### PROBLEM DETAILS
Down to the last line below, give the listing again exactly.

BEGIN

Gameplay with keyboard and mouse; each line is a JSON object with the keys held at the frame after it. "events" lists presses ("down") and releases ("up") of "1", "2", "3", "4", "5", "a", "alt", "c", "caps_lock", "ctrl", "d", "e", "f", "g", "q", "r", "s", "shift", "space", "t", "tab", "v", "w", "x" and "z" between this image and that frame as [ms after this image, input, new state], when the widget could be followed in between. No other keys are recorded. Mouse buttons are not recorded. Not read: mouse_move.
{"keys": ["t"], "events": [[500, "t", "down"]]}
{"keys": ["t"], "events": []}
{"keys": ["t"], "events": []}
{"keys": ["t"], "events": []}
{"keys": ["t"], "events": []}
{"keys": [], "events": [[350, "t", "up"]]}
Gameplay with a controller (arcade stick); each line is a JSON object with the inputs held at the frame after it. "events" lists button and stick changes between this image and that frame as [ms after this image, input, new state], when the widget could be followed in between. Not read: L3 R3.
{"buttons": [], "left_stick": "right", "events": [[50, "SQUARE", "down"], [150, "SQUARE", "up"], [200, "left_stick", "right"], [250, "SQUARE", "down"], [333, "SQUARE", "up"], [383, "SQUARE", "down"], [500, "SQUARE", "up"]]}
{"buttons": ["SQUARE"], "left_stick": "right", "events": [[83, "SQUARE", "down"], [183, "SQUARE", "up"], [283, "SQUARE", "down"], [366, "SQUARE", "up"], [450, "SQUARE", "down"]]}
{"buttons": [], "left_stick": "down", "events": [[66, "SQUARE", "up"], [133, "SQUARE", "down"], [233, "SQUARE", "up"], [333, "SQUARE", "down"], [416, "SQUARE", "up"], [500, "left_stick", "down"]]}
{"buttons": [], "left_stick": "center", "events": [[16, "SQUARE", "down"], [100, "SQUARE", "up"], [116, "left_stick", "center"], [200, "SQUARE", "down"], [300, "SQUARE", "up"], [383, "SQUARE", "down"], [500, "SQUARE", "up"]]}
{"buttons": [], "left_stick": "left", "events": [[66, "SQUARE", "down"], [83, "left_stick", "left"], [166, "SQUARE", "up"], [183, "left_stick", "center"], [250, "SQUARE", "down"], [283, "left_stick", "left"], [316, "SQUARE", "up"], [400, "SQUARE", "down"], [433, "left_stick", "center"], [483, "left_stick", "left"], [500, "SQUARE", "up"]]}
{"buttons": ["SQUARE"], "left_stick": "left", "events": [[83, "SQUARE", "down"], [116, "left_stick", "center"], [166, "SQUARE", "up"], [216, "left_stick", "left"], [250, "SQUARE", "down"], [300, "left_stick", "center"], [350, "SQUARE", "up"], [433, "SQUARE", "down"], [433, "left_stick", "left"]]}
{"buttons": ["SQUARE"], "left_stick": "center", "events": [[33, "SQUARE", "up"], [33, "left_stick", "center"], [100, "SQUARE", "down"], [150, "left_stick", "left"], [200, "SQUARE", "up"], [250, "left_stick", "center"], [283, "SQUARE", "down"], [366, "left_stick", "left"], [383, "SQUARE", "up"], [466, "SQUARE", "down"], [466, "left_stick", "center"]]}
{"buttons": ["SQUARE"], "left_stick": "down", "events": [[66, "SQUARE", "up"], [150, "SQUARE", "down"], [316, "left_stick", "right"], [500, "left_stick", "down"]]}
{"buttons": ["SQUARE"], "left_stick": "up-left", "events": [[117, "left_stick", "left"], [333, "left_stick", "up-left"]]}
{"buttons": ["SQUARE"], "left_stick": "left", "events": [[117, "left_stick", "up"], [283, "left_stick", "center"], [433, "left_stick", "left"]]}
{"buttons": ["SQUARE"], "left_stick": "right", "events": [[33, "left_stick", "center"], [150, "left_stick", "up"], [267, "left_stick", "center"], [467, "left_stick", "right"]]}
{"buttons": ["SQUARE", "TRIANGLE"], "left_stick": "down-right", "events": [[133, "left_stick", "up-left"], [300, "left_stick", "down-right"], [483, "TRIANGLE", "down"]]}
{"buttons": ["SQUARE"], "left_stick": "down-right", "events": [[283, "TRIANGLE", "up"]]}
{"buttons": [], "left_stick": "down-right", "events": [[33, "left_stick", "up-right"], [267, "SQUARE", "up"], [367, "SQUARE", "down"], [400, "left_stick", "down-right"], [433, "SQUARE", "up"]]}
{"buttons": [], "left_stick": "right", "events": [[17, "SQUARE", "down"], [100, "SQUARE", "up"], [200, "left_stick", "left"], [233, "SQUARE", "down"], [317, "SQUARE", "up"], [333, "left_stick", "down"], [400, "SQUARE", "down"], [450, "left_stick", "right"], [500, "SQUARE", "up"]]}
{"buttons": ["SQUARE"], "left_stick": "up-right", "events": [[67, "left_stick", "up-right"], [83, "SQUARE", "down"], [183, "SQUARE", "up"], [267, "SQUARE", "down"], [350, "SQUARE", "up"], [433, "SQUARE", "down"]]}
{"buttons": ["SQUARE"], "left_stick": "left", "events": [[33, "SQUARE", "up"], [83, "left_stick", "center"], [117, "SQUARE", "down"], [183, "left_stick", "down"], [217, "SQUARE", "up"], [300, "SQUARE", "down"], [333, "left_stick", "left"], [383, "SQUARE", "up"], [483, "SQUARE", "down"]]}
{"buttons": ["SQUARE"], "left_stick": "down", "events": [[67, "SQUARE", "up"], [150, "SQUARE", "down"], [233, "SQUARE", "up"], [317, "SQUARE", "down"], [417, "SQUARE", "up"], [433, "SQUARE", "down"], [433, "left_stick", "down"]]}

END

### WRITTEN ANSWER
Gameplay with keyboard and mouse; each line is a JSON object with the keys held at the frame after it. "events" lists presses ("down") and releases ("up") of "1", "2", "3", "4", "5", "a", "alt", "c", "caps_lock", "ctrl", "d", "e", "f", "g", "q", "r", "s", "shift", "space", "t", "tab", "v", "w", "x" and "z" between this image and that frame as [ms after this image, input, new state], when the widget could be followed in between. No other keys are recorded. Mouse buttons are not recorded. Not read: mouse_move.
{"keys": ["t"], "events": [[500, "t", "down"]]}
{"keys": ["t"], "events": []}
{"keys": ["t"], "events": []}
{"keys": ["t"], "events": []}
{"keys": ["t"], "events": []}
{"keys": [], "events": [[350, "t", "up"]]}
Gameplay with a controller (arcade stick); each line is a JSON object with the inputs held at the frame after it. "events" lists button and stick changes between this image and that frame as [ms after this image, input, new state], when the widget could be followed in between. Not read: L3 R3.
{"buttons": [], "left_stick": "right", "events": [[50, "SQUARE", "down"], [150, "SQUARE", "up"], [200, "left_stick", "right"], [250, "SQUARE", "down"], [333, "SQUARE", "up"], [383, "SQUARE", "down"], [500, "SQUARE", "up"]]}
{"buttons": ["SQUARE"], "left_stick": "right", "events": [[83, "SQUARE", "down"], [183, "SQUARE", "up"], [283, "SQUARE", "down"], [366, "SQUARE", "up"], [450, "SQUARE", "down"]]}
{"buttons": [], "left_stick": "down", "events": [[66, "SQUARE", "up"], [133, "SQUARE", "down"], [233, "SQUARE", "up"], [333, "SQUARE", "down"], [416, "SQUARE", "up"], [500, "left_stick", "down"]]}
{"buttons": [], "left_stick": "center", "events": [[16, "SQUARE", "down"], [100, "SQUARE", "up"], [116, "left_stick", "center"], [200, "SQUARE", "down"], [300, "SQUARE", "up"], [383, "SQUARE", "down"], [500, "SQUARE", "up"]]}
{"buttons": [], "left_stick": "left", "events": [[66, "SQUARE", "down"], [83, "left_stick", "left"], [166, "SQUARE", "up"], [183, "left_stick", "center"], [250, "SQUARE", "down"], [283, "left_stick", "left"], [316, "SQUARE", "up"], [400, "SQUARE", "down"], [433, "left_stick", "center"], [483, "left_stick", "left"], [500, "SQUARE", "up"]]}
{"buttons": ["SQUARE"], "left_stick": "left", "events": [[83, "SQUARE", "down"], [116, "left_stick", "center"], [166, "SQUARE", "up"], [216, "left_stick", "left"], [250, "SQUARE", "down"], [300, "left_stick", "center"], [350, "SQUARE", "up"], [433, "SQUARE", "down"], [433, "left_stick", "left"]]}
{"buttons": ["SQUARE"], "left_stick": "center", "events": [[33, "SQUARE", "up"], [33, "left_stick", "center"], [100, "SQUARE", "down"], [150, "left_stick", "left"], [200, "SQUARE", "up"], [250, "left_stick", "center"], [283, "SQUARE", "down"], [366, "left_stick", "left"], [383, "SQUARE", "up"], [466, "SQUARE", "down"], [466, "left_stick", "center"]]}
{"buttons": ["SQUARE"], "left_stick": "down", "events": [[66, "SQUARE", "up"], [150, "SQUARE", "down"], [316, "left_stick", "right"], [500, "left_stick", "down"]]}
{"buttons": ["SQUARE"], "left_stick": "up-left", "events": [[117, "left_stick", "left"], [333, "left_stick", "up-left"]]}
{"buttons": ["SQUARE"], "left_stick": "left", "events": [[117, "left_stick", "up"], [283, "left_stick", "center"], [433, "left_stick", "left"]]}
{"buttons": ["SQUARE"], "left_stick": "right", "events": [[33, "left_stick", "center"], [150, "left_stick", "up"], [267, "left_stick", "center"], [467, "left_stick", "right"]]}
{"buttons": ["SQUARE", "TRIANGLE"], "left_stick": "down-right", "events": [[133, "left_stick", "up-left"], [300, "left_stick", "down-right"], [483, "TRIANGLE", "down"]]}
{"buttons": ["SQUARE"], "left_stick": "down-right", "events": [[283, "TRIANGLE", "up"]]}
{"buttons": [], "left_stick": "down-right", "events": [[33, "left_stick", "up-right"], [267, "SQUARE", "up"], [367, "SQUARE", "down"], [400, "left_stick", "down-right"], [433, "SQUARE", "up"]]}
{"buttons": [], "left_stick": "right", "events": [[17, "SQUARE", "down"], [100, "SQUARE", "up"], [200, "left_stick", "left"], [233, "SQUARE", "down"], [317, "SQUARE", "up"], [333, "left_stick", "down"], [400, "SQUARE", "down"], [450, "left_stick", "right"], [500, "SQUARE", "up"]]}
{"buttons": ["SQUARE"], "left_stick": "up-right", "events": [[67, "left_stick", "up-right"], [83, "SQUARE", "down"], [183, "SQUARE", "up"], [267, "SQUARE", "down"], [350, "SQUARE", "up"], [433, "SQUARE", "down"]]}
{"buttons": ["SQUARE"], "left_stick": "left", "events": [[33, "SQUARE", "up"], [83, "left_stick", "center"], [117, "SQUARE", "down"], [183, "left_stick", "down"], [217, "SQUARE", "up"], [300, "SQUARE", "down"], [333, "left_stick", "left"], [383, "SQUARE", "up"], [483, "SQUARE", "down"]]}
{"buttons": ["SQUARE"], "left_stick": "down", "events": [[67, "SQUARE", "up"], [150, "SQUARE", "down"], [233, "SQUARE", "up"], [317, "SQUARE", "down"], [417, "SQUARE", "up"], [433, "SQUARE", "down"], [433, "left_stick", "down"]]}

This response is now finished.